野菜類の輸入も前年比33.3%増と前年に引き続き好調だった。カボチャ、アスパラガスがそれぞれ35.3%、41.1%増加したが、冷凍ブロッコリーは10.4%減少した。メキシコは日本にとってアスパラガスで1位(シェア47.1%)、カボチャもニュージーランドを抜いて1位(49.2%)の輸入相手国となった。

水産物では、クロマグロの輸入が前年比64.5%減となったほか、イワシ(冷凍)も55.3%減となった。一方、エビ(冷凍)の輸入は30.0%増と好調だった。ウニの輸入は微減。メキシコは日本のクロマグロの最大の輸入相手国で、生鮮で26.8%、冷凍で40.7%のシェアだ。

加工品ではテキーラやビール、オレンジジュースの輸入が多い。テキーラ・メスカルの輸入は前年比23.0%増の1,600万ドル(数量は1,858キロリットル)と引き続き好調。冷凍オレンジ果汁は10.2%減の1,280万ドル、数量では3,306キロリットルだった。メキシコは 2012 年に日本にとってブラジル、イスラエルに次ぐ 3 位の輸入相手国となっている。

一方、メキシコの対日輸入は前年比7.0%増の176億5,520万ドルとなった。品目別にみると、乗用車は18.7%減となるも、自動車部品が7.9%増と順調に伸びた。メキシコの自動車生産台数は 2012 年に過去最高の288万台に達し、日本からの部品調達も増加した。

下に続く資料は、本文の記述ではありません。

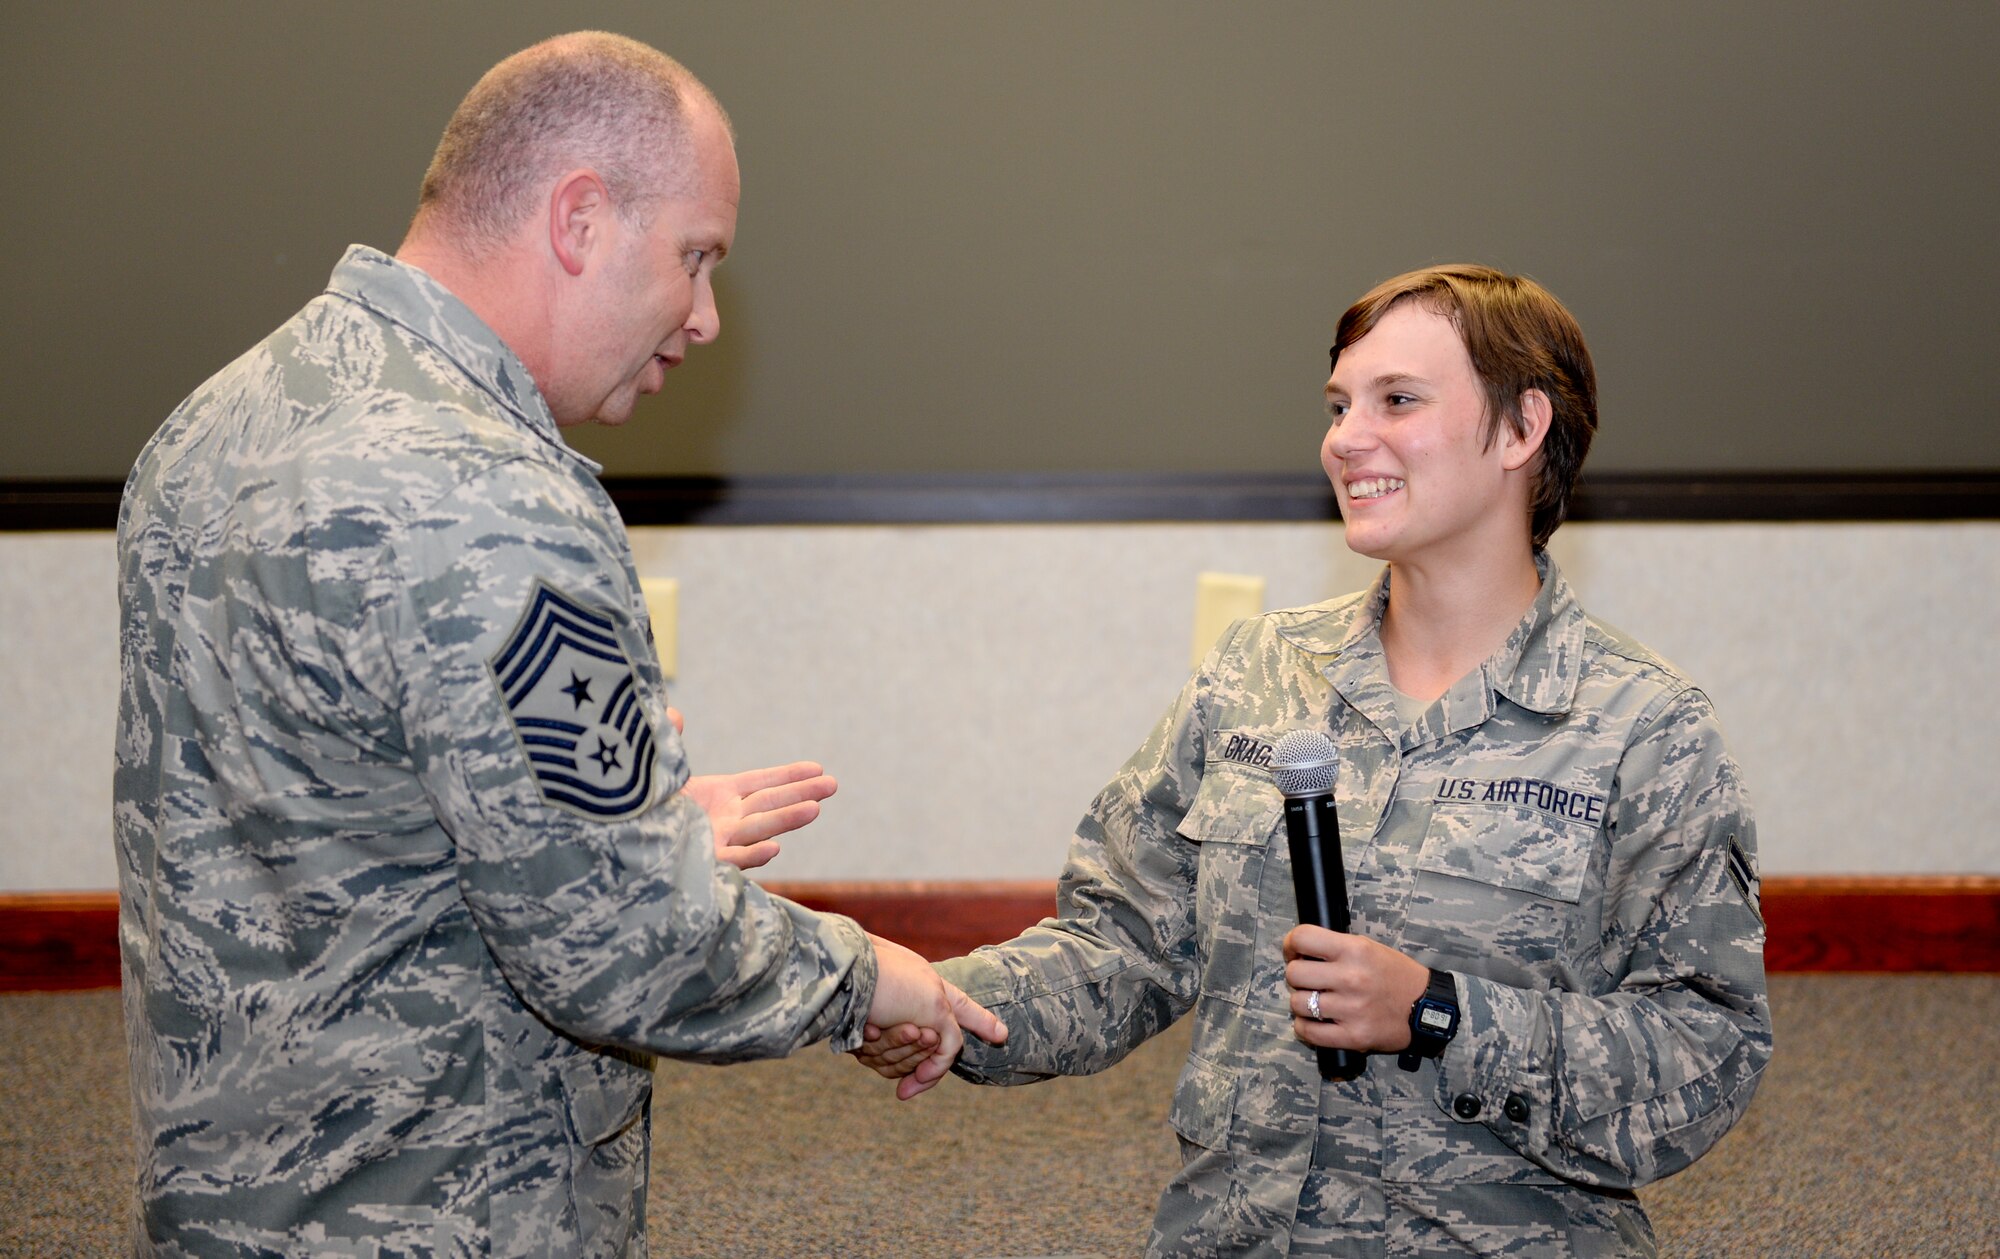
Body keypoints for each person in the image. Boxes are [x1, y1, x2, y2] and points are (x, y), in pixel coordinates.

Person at [115, 31, 1000, 1256]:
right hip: (432, 1202)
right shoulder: (489, 496)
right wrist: (864, 979)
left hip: (231, 1187)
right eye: (695, 258)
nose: (703, 318)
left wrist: (639, 820)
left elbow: (319, 803)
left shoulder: (221, 417)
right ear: (579, 218)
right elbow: (623, 942)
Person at [861, 265, 1770, 1256]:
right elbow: (1121, 940)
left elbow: (1701, 1053)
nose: (1345, 437)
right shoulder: (1257, 672)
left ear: (1519, 430)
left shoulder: (1641, 724)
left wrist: (1434, 1009)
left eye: (1397, 400)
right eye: (1338, 404)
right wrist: (952, 1002)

乗用車の輸入は、過去最高を記録した2007年と比較すると42.6%の減少だった。2012年のメキシコ国内自動車販売台数(大型バス・トラックを除く)が2007年比で10.2%減と依然低迷していること、円高が日本車の輸入に不利に働いていることなどが要因だろう。

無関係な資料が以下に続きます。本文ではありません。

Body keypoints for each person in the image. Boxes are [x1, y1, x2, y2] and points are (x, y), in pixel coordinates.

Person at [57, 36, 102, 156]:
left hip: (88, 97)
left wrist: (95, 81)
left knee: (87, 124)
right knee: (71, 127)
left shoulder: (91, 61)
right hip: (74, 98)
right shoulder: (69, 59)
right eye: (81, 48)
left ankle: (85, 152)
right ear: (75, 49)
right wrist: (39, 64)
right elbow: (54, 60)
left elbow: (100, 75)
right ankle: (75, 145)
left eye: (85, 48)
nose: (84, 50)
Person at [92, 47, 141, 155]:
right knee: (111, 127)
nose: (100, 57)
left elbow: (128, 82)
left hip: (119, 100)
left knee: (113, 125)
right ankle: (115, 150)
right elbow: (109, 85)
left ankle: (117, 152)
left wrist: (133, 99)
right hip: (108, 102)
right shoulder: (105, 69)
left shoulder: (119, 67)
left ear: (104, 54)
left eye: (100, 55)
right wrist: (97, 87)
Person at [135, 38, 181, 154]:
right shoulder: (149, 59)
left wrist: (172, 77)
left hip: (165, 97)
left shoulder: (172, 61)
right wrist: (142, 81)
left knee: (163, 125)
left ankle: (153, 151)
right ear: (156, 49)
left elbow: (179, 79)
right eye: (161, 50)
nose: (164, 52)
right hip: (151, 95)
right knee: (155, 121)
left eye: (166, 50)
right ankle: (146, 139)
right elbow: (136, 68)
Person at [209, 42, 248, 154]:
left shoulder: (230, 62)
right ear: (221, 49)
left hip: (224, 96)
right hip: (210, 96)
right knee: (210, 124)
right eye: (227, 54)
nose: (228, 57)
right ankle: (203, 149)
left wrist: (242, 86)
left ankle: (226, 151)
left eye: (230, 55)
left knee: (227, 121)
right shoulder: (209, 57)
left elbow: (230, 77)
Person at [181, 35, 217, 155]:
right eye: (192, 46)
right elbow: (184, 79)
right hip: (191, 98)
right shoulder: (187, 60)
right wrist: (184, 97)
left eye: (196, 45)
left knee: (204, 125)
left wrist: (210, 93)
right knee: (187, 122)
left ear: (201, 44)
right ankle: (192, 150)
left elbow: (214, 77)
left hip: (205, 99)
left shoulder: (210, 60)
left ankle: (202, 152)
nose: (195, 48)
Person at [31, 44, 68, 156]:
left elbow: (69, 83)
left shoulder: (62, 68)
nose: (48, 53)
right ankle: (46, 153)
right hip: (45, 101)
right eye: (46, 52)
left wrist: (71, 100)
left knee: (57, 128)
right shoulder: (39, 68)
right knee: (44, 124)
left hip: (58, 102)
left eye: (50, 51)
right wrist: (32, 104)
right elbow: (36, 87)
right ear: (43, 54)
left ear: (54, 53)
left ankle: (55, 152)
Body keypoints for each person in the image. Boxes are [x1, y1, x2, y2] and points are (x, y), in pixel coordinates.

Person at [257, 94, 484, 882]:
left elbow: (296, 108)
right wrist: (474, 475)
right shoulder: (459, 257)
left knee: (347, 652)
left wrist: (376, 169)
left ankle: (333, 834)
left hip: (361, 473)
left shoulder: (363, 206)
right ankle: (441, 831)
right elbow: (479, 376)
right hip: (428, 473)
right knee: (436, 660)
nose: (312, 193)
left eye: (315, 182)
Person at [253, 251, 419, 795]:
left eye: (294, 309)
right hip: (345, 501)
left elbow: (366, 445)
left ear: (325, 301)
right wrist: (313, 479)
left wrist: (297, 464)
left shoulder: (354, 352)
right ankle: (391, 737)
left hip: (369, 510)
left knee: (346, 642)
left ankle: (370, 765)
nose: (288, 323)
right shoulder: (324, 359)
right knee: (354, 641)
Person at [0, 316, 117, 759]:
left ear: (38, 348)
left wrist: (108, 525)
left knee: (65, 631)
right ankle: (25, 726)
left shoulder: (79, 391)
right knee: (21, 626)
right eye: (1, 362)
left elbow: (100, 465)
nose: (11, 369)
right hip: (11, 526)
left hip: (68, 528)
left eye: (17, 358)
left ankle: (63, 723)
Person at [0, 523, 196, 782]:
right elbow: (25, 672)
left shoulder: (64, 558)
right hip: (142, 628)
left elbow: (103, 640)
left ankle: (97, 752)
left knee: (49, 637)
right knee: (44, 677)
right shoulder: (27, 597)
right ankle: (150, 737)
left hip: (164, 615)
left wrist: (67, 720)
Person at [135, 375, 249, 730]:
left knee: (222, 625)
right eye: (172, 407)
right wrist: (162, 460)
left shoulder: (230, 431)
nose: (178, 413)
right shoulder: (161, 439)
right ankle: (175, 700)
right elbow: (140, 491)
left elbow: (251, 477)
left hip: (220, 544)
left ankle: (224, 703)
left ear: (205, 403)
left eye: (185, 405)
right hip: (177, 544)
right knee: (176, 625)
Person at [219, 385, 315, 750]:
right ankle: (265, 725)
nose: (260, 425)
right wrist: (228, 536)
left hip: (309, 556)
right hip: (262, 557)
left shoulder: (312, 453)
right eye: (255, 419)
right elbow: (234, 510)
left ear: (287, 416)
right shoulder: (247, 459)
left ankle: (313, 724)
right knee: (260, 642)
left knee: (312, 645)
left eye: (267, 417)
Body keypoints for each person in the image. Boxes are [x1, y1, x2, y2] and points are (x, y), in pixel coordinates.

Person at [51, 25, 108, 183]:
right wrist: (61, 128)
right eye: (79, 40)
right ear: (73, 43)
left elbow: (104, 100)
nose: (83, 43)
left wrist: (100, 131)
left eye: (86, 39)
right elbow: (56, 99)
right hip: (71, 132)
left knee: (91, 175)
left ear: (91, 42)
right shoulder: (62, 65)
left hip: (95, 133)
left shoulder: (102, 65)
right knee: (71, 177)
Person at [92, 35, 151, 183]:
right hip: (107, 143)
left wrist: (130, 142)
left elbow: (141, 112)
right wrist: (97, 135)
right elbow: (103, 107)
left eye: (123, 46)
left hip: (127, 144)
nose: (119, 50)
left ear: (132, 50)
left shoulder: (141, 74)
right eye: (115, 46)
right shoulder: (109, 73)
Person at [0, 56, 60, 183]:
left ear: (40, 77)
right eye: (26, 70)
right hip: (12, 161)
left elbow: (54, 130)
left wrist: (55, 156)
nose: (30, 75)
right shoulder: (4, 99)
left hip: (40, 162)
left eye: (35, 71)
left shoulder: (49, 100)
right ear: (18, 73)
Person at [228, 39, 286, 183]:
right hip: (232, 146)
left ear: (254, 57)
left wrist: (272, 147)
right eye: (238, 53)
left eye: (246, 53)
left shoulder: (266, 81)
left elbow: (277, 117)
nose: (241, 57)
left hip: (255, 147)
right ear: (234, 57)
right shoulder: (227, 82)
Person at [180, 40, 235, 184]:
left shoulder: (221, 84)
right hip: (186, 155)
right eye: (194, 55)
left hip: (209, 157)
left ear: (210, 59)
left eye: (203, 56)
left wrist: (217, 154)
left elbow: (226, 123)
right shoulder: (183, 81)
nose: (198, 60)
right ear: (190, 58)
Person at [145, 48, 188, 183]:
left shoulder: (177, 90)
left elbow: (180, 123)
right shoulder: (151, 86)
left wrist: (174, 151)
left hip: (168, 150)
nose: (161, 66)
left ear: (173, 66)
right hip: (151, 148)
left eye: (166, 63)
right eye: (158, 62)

日本メキシコ経済連携協定(EPA)発効後、日本の対メキシコ自動車輸出は2007年まで順調に拡大してきたが、2008年以降は円高の進行などが影響して低迷している。2012年の円の対ペソ平均為替相場(TTS)は1ペソ7.08円で、2007年平均(11.80円)と比べると依然40%円高だ。メキシコの完成車の一般関税率は2012年1月1日以降20%となっている。日本製の場合、EPA 効果で関税は0%になるものの、40%を超える円高を考慮すると、EPAの関税削減効果よりも円高のマイナス効果の方が大きいといえる。他方、2013年4月の月間平均では9.04円(2007年比23.4%安)まで円安が進行しており、この傾向が続く場合、日本からの乗用車輸入に影響するか注目される。